Ainsi, tout se balance, le positif et le négatif, le beau et le laid, le bon et le mauvais. Tous les contraires se neutralisent. Toutes les forces opposées s’annihilent dans un équilibre final. Et la notion, en somme, est rassurante, de cette harmonie faite d’antagonisme, de ce néant fécond.


La loi d’équilibre nous ouvre des vues consolantes. Car elle veut que le bien et le mal se compensent. Ainsi, dans le monde innombrable des plantes, il doit y en avoir autant de bienfaisantes que de malfaisantes. Je crois qu’on n’a pas arraché aux simples tous leurs secrets. Les hommes ont découvert des poisons végétaux qui, en quelques secondes, amènent l’organisme de la santé à la mort. La loi d’équilibre permet de prévoir qu’on découvrira, en opposition avec ces toxiques, des toniques qui amèneront instantanément à la santé un organisme au seuil de la mort. Non pas des contre-poisons, mais de puissants révulsifs qui ressusciteront l’individu près de succomber à un choc, un traumatisme, une asphyxie.

De même, dans une autre direction, on peut prévoir que l’équilibre se rétablira entre les villes et les campagnes. Avant qu’un pendule ne prenne la verticale, il oscille à droite, puis à gauche. Ce qui manque à une vie humaine, c’est le temps de voir le pendule prendre l’équilibre. On n’assiste qu’à une oscillation.


Tout se compense, à la condition que cet équilibre ait le temps de se réaliser.
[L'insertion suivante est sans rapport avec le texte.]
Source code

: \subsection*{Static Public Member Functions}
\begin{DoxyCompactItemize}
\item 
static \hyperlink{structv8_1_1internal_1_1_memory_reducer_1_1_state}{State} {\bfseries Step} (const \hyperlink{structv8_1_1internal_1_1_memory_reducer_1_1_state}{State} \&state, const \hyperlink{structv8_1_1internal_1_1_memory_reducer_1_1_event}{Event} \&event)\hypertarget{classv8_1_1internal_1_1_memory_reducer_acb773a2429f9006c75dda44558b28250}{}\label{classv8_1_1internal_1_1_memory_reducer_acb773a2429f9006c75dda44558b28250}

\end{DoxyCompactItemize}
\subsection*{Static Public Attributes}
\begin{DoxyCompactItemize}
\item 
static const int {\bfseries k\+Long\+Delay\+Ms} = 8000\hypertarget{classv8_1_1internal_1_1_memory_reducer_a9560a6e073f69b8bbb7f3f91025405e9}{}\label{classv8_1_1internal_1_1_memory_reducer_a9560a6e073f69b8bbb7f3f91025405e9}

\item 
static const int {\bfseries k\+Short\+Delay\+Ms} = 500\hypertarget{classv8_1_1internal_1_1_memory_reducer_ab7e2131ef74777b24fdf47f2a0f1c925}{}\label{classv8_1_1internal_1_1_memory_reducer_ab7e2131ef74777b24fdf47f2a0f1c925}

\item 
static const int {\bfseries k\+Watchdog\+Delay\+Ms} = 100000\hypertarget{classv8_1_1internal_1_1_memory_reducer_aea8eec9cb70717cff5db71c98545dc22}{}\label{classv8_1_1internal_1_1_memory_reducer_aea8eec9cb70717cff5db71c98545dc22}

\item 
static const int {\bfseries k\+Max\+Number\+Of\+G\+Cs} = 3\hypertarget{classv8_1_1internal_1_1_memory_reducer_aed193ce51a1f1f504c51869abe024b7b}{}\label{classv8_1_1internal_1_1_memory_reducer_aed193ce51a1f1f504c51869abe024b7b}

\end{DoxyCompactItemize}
C’est bien en effet un équilibre qui s’établit entre le bon et le mauvais, au cours d’une existence.

Supposez un joueur de roulette qui jouerait un nombre de coups infini… Les mathématiques prouvent que ses gains et ses pertes se seraient équilibrés.

Je crois que le mal et le bien se compensent dans une existence, car le total d’une vie, comme le résultat d’une longue opération de jeu, doit tendre vers zéro, vers l’équilibre qui régit tout.

Seulement, nous avons dans l’esprit l’idée d’expiation qui vient de la terreur inspirée aux premiers hommes par le mystérieux univers qui les entourait. Nous voulons que le mal qu’on endure expie le mal qu’on a fait.